PROBLEM: Once you find the line with "Table 2. Scenario setting based on the PLUS" in the entries below, print it and each line after it up to and including the line with "Table 4: HIV", exactly, without pictures.

***** MATERIAL PROVIDED

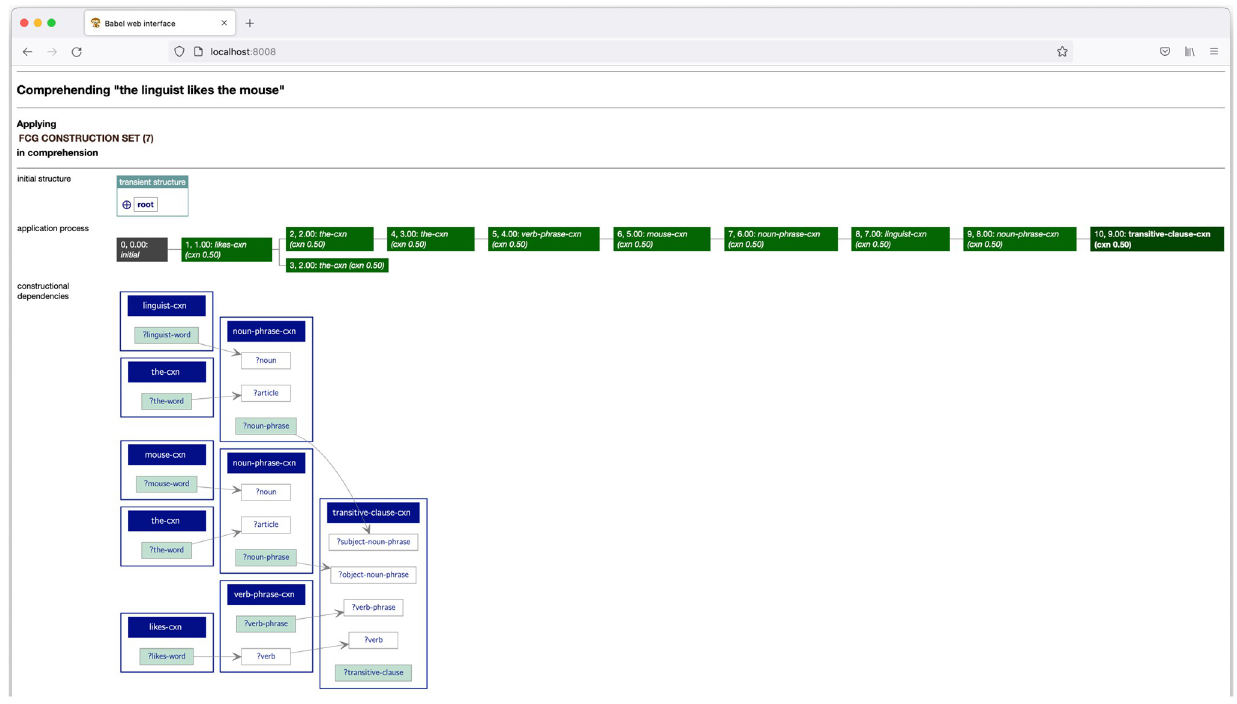
Fig 2. Interactive web interface. The Babel Interactive Web Interface has been integrated into the FCG Editor and is accessible at http://localhost:8008.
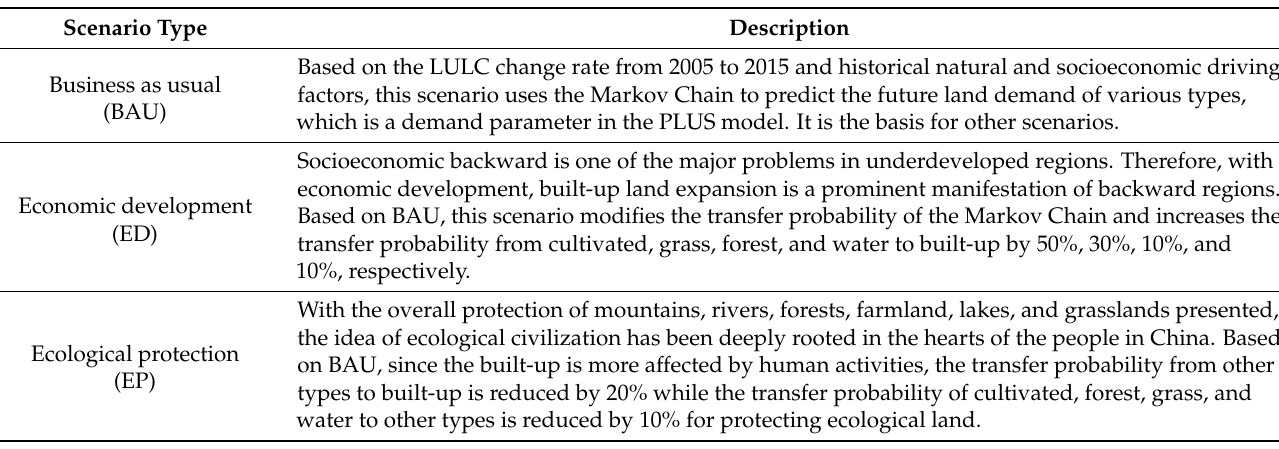
Table 2. Scenario setting based on the PLUS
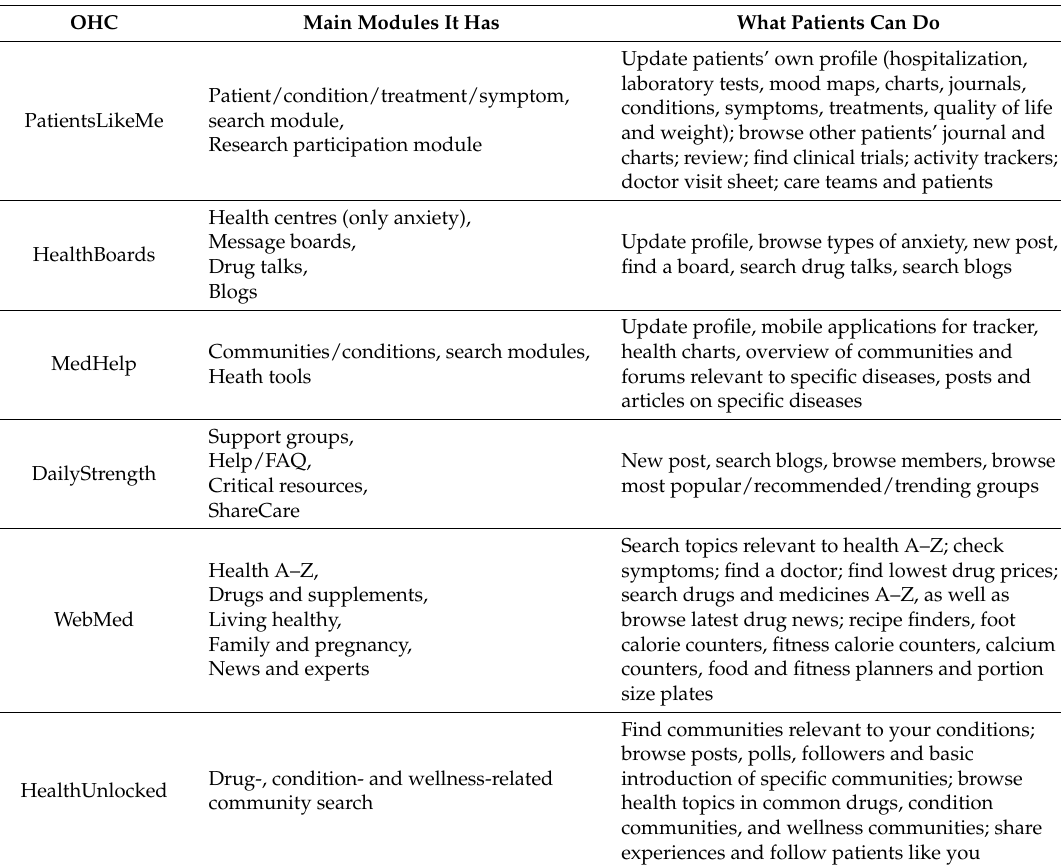
Table 2. Summary of the effective functions in six typical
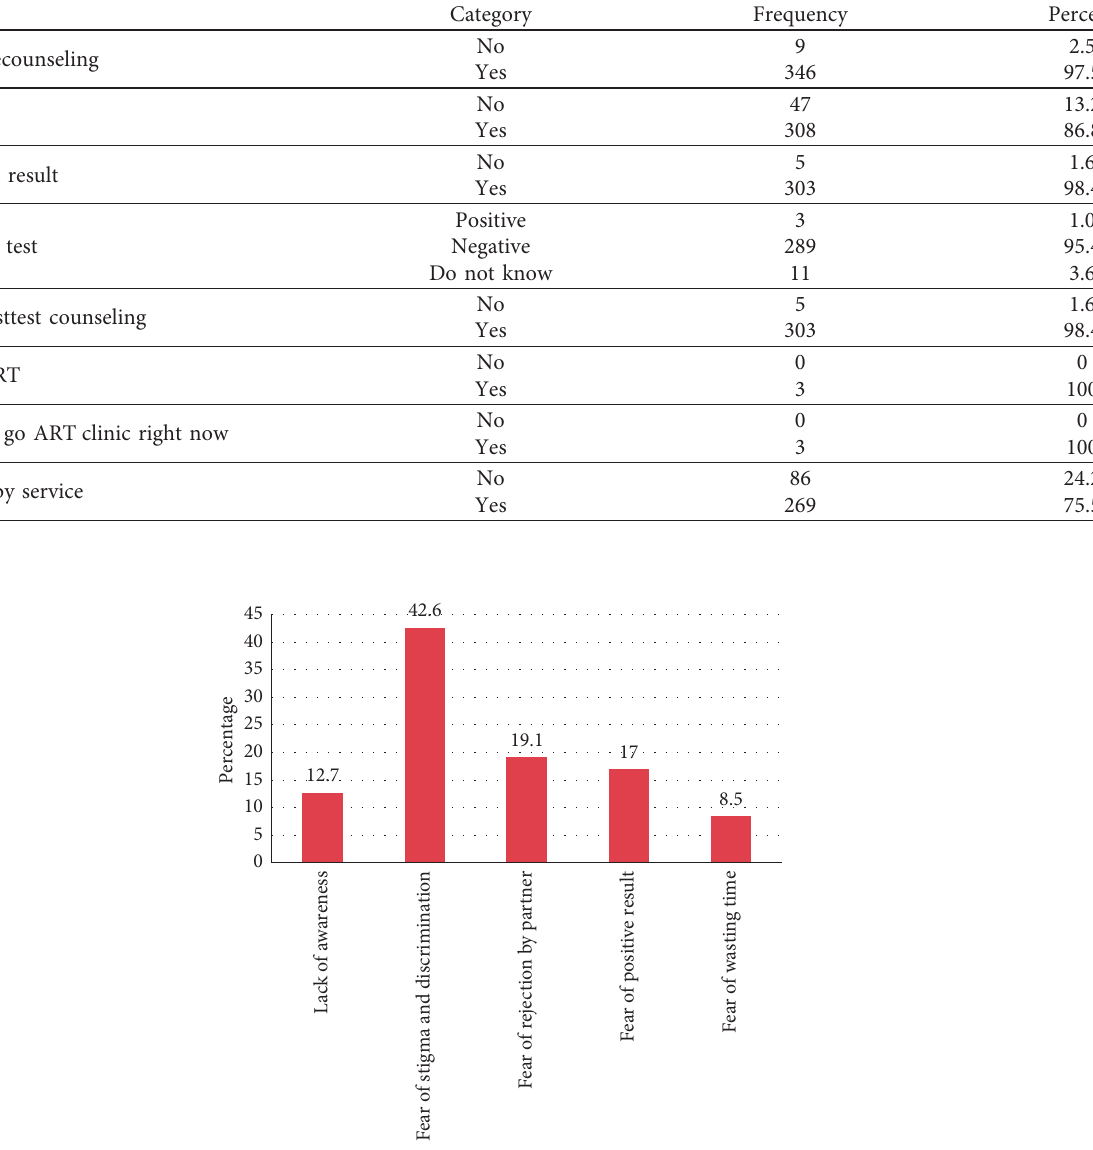
Table 4: HIV testing and counseling as PMTCTservice utilization among pregnant women attending ANC at public health facilities, Debre Berhan Town, June 2018 ( n � 355).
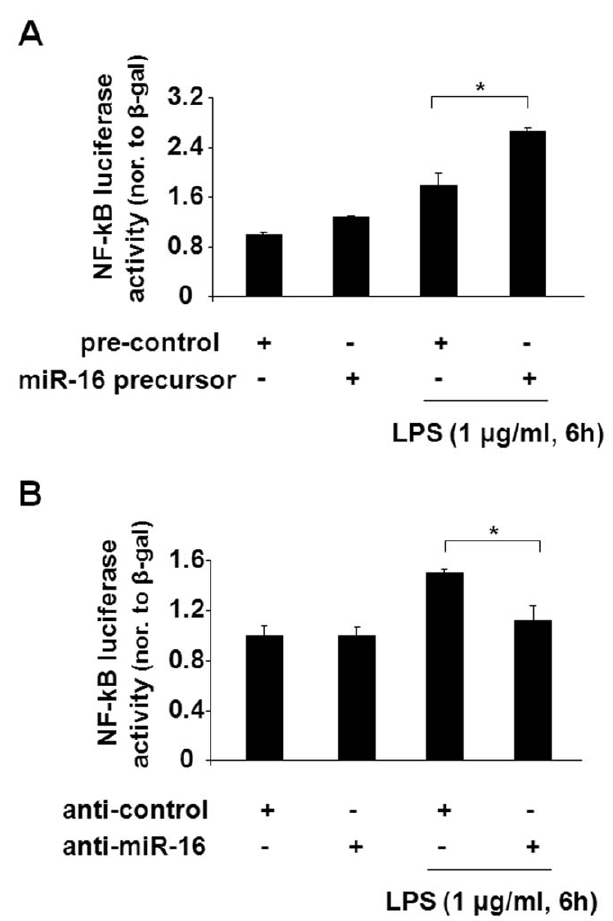
Figure 4. miR-16 enhances NF- k B-regulated transcriptional activity induced by LPS in H69 cells. H69 cells were co-transfected with the NF- k B-driven IL-8 luciferase reporter construct with the miR-16 precursor (A) or anti-miR-16 (B) for 24 h, followed by exposure to LPS for an additional 6 h. Luciferase activity was measured and normalized to the b -gal control. Data shown are the average of three independent experiments. *, p , 0.05 t -test vs. the controls. doi:10.1371/journal.pone.0030772.g004 SMRT protein in H69 and U937 cells (Fig. 6D). Transfection of cells with the non-specific anti-miR control showed no effects on LPS-induced downregulation of SMRT protein (Fig. 6D). The above data suggest that miR-16 upregulation is required for LPS- induced downregulation of SMRT protein in H69 and U937 cells.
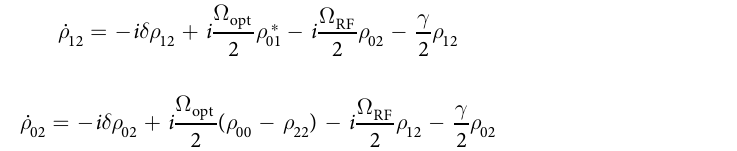
Figure 2. Solving the optical Bloch eqs (1–6) with Rabi flopping at Ω RF = 2 π × 10.3 kHz and an initial state |0 〉 . Unobserved dynamics with Ω opt = 0 (grey, thick). At 20 μ s (blue, solid) and 30 μ s (red, solid) the observing optical transition is added with “collapse” description this freezes the dynamics which is seen to be a good approximation. It is an even better one for larger γ and Ω opt . The dotted lines are computed for ten times larger Ω opt and γ . Note that the coherences (not shown) are set to zero by the strong optical transition, such that the system is found in either its states with a probably given by the diagonal elements of ρ , in accordance with the QZE. The parameters used in this plot do not agree well with the intended application but are instead chosen to match with the rudimentary experimental demonstration presented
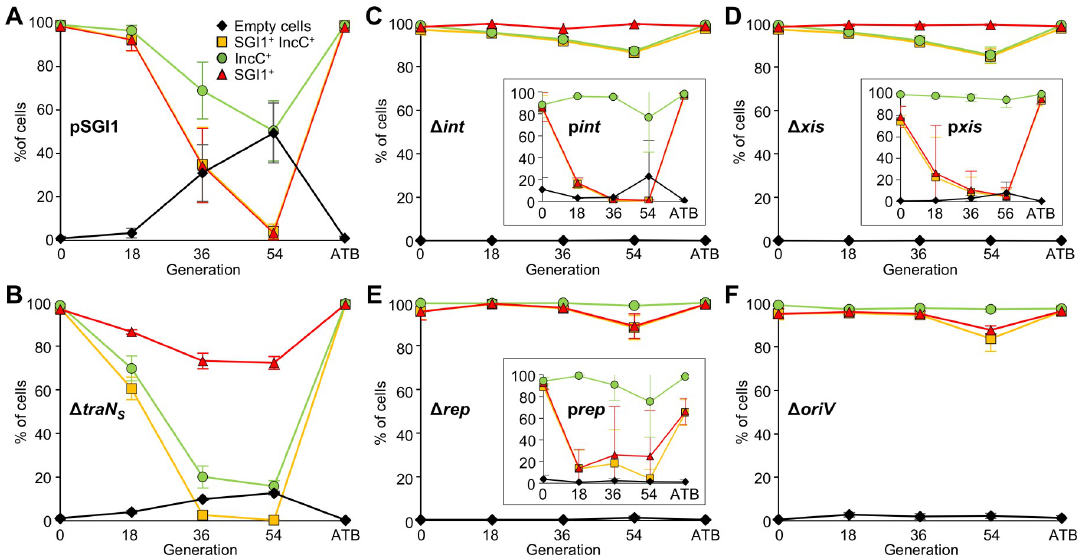
Fig 5. Impact of SGI1 replication on incompatibility. Evolution of the percentage of E . coli KH95 cells bearing either pVCR94 GreenSp (IncC) and pSGI1 (A) or pVCR94 Green (IncC) and the Δ traN (B), Δ int (C), Δ xis (D), Δ rep (E), or Δ oriV (F) mutants of SGI1 Red (SGI1) S over 54 generations in the absence of antibiotics as monitored by FC. Inserts for panels C, D and E show complementation experiments using the designated expression plasmid and pVCR94 GreenSp . Conditions were identical to Fig 2A. Plots represent the mean and standard error of the mean obtained from three independent experiments. Representative density plots of mNeongreen intensity over mCherry intensity and their corresponding plots of fluorescence intensity over forward scatter are shown for each condition in S1–S5 and S7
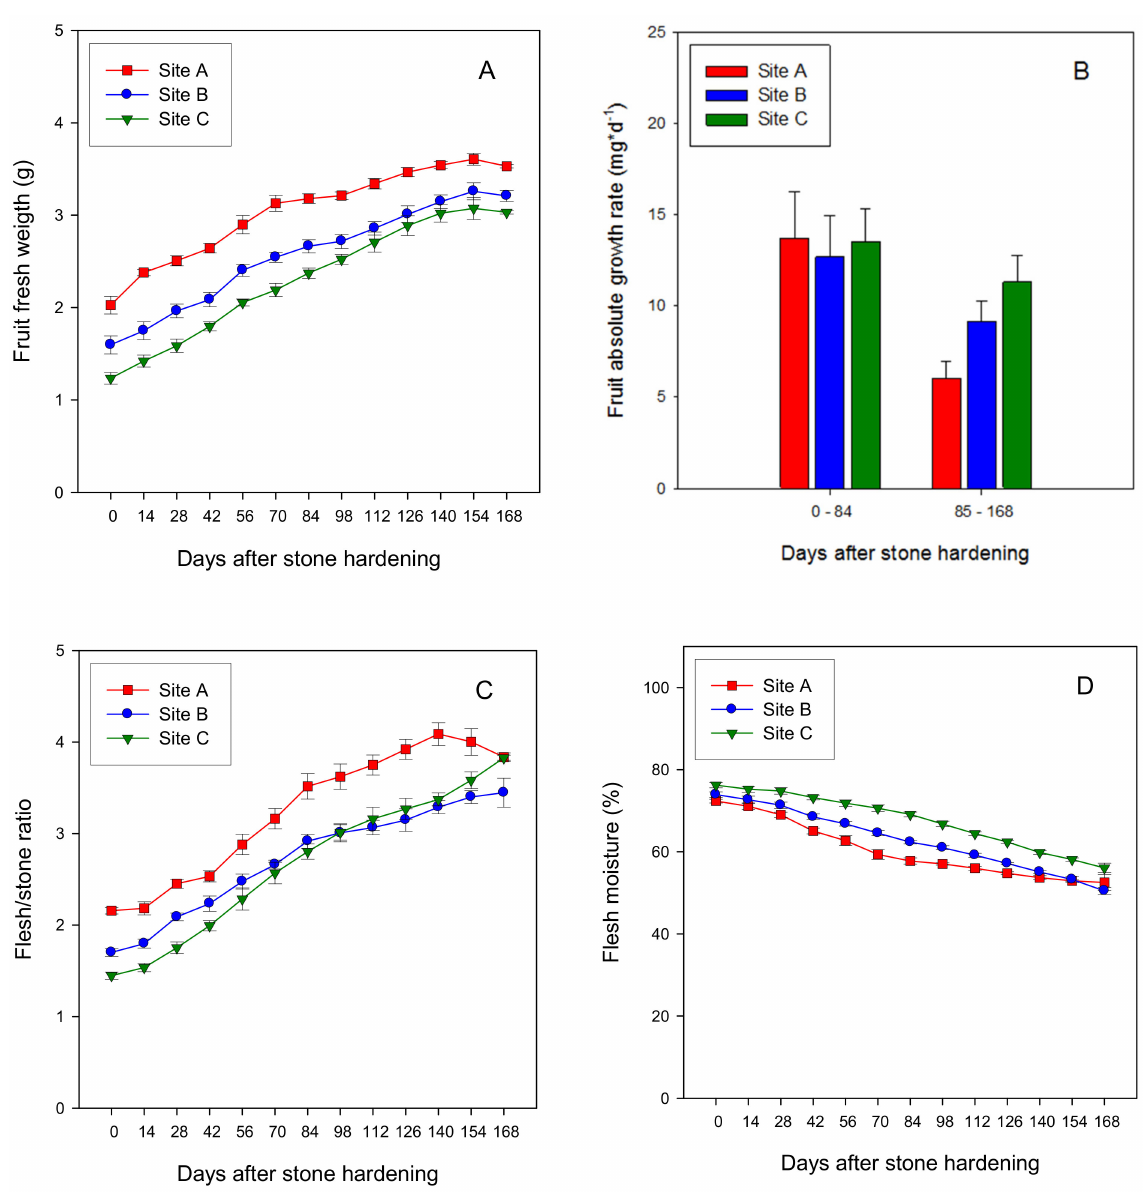
Figure 3. Seasonal changes in fruit fresh weight ( A ), fruit absolute growth rate ( B ), flesh/stone ratio ( C ) and flesh moisture ( D ) during development and ripening process of Carolea olive cultivar grown at three different sites. Data are mean ± standard error (years 2013, 2014 and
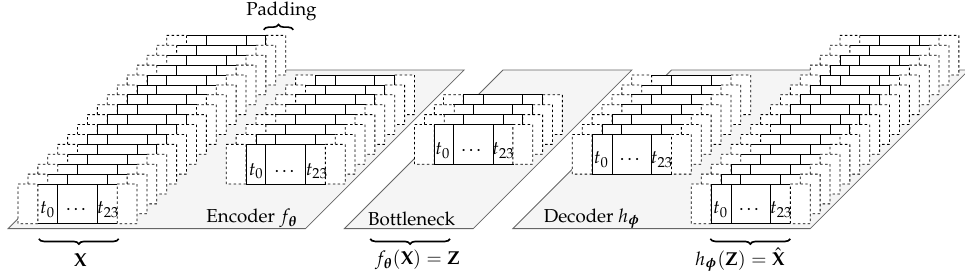
Figure 3. An example undercomplete time series AE topology. The AE reduces the dimensionality in each layer of the encoder. The latent features’ representation at the bottleneck are the extracted hidden features sufficient to reconstruct the original input successively in each layer of the decoder.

**********

YOUR RESPONSE:
Table 2. Scenario setting based on the PLUS
Table 2. Summary of the effective functions in six typical
Table 4: HIV testing and counseling as PMTCTservice utilization among pregnant women attending ANC at public health facilities, Debre Berhan Town, June 2018 ( n � 355).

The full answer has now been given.